Fingerprints, as far as most readers are concerned, aren't too difficult to duplicate sufficiently.

You can obtain someone's fingerprints from photos, as the German defence minister found out years ago[1]. Also you leave them everywhere and your laptop is likely covered in them. You can't effectively change or revoke them.

You can reproduce them with varying levels of success with photoshop, a laser printer, gelatin and some home PCB etching gear.

And unlike passwords, there's no 5th amendment right covering them for Yanks. (The latter is debatable for passwords, but is absolutely not for fingerprints.)

They may be "good enough" security, depending on your threat model. But they're pretty shit for security, all things considered.

[1] https://arstechnica.com/information-technology/2014/12/polit...

> And unlike passwords, there's no 5th amendment right covering them for Yanks.

Good point, thank you.

For biometrics in general, there's a huge list, starting from cannot change and therefore rely on the implementation, all the way down to hard to deny that I have access. While I can say, no, I don't have a password to this random device you are showing me, with biometrics, you can just wave it in front of my face and it unlocks. Maybe even when I am asleep / unconscious.

For the specific case here, about my laptop: for instance, I can't simply hand the notebook to my dad, _telling_ him the password and he's good to go. This is the downside where I can't simply share a (biometric) login, even if I want to. Which also means that every access automatically implies that it's really me, and not someone else I just gave quick access to without reconfiguring the system.

I see. I don't find the lack of ability to share a device as a problem, but I can understand your first point.

On a side note, I was thinking about using both - password/PIN (something I know and must be conscious to provide) AND a fingerprint. Sadly, Windows Hello can't be configured this way.

yea its a real shame that combining them isn't more common.

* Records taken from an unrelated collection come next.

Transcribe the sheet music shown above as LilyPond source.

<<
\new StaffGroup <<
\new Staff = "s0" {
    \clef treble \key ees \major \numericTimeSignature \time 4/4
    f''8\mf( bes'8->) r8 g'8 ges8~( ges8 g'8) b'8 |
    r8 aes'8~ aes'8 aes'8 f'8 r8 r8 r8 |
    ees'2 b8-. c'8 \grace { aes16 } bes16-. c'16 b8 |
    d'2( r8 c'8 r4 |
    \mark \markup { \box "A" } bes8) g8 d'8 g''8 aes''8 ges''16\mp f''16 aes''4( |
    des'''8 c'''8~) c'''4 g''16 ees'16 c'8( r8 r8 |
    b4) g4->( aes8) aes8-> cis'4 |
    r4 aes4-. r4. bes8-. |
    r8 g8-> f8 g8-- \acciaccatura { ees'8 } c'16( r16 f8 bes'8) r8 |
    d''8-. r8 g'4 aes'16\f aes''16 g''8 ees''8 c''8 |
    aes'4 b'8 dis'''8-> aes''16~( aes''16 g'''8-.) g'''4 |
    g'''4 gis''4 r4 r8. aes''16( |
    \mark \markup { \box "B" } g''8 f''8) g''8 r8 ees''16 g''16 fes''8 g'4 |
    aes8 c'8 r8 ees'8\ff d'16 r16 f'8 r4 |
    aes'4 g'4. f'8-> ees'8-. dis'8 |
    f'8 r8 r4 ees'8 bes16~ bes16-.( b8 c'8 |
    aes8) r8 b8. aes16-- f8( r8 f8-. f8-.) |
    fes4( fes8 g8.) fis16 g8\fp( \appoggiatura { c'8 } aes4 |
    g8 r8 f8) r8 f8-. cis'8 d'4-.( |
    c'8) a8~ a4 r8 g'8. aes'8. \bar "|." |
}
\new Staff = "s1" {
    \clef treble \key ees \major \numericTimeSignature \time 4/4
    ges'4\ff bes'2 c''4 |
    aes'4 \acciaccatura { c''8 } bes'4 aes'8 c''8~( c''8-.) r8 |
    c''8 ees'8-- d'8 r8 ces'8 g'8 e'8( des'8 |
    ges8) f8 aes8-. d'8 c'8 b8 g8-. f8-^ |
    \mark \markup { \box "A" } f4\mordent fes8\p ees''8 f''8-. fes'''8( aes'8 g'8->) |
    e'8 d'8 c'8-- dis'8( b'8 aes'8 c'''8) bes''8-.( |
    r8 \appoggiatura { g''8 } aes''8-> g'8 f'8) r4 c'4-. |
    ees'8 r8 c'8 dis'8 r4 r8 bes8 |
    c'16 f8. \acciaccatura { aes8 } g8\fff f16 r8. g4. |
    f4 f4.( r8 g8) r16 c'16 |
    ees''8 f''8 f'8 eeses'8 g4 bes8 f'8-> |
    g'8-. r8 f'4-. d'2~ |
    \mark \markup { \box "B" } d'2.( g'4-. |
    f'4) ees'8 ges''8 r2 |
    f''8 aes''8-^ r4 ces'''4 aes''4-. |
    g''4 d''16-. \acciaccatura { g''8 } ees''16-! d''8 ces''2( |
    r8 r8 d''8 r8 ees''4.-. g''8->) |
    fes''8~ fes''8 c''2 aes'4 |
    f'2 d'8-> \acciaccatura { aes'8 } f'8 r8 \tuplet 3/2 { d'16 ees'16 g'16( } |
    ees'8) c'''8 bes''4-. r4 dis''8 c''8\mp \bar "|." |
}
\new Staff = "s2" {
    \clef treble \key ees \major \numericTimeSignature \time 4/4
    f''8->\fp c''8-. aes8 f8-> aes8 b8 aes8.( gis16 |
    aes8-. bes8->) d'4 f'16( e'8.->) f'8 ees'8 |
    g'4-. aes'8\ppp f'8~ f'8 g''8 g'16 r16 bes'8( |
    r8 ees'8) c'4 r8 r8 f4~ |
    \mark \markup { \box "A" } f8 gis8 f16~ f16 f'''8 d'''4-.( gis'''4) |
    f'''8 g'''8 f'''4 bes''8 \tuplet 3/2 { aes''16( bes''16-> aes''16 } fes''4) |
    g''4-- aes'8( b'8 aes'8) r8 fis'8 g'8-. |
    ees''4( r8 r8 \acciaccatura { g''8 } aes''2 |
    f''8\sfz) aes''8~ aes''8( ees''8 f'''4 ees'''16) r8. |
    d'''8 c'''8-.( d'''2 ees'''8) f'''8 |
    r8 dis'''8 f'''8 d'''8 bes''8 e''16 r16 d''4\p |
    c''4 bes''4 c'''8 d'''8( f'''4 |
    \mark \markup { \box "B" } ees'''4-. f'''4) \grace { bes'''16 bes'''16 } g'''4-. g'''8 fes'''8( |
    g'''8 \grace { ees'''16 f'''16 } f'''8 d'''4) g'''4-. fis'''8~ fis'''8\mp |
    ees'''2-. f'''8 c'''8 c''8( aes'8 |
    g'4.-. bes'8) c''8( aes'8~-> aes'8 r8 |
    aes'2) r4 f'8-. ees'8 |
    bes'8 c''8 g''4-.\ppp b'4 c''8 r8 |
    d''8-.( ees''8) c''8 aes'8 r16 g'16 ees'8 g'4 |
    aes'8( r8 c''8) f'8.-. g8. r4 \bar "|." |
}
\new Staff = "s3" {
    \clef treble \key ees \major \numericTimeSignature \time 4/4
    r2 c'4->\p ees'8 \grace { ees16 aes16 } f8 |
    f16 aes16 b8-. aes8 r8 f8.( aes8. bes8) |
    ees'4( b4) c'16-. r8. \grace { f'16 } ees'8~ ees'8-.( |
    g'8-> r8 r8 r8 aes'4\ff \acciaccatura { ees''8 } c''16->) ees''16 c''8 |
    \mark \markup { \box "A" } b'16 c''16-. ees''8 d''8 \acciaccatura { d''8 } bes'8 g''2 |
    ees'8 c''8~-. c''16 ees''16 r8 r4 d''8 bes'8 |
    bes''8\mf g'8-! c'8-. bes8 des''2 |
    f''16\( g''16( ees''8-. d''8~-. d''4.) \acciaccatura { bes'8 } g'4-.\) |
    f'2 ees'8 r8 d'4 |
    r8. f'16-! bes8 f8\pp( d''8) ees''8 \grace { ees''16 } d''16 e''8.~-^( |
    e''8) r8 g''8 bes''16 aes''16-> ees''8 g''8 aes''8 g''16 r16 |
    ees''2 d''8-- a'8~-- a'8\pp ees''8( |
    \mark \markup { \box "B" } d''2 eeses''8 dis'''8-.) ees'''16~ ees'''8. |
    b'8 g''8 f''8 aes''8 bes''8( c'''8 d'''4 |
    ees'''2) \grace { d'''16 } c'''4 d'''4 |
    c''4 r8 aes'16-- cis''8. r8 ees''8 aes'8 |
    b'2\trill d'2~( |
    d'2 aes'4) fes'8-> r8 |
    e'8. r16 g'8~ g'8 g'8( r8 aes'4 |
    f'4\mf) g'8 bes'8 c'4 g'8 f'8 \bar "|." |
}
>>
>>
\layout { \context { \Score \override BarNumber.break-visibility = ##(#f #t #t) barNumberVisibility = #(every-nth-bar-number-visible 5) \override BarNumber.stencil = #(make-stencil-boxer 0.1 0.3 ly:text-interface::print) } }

i would also like more granular control. like a pin+fingerprint when im connected to my home network and full passphrase when not, ie when im travelling or whatever. if i know I'm going to be home for the evening and nobody else is around it would be nice to not have to use anything at all

Biometrics are typically immutable. If your password gets compromised, you can simply change it. You can't change a fingerprint.
That's actaully the problem. You can't change a fingerprint, but you can fake one.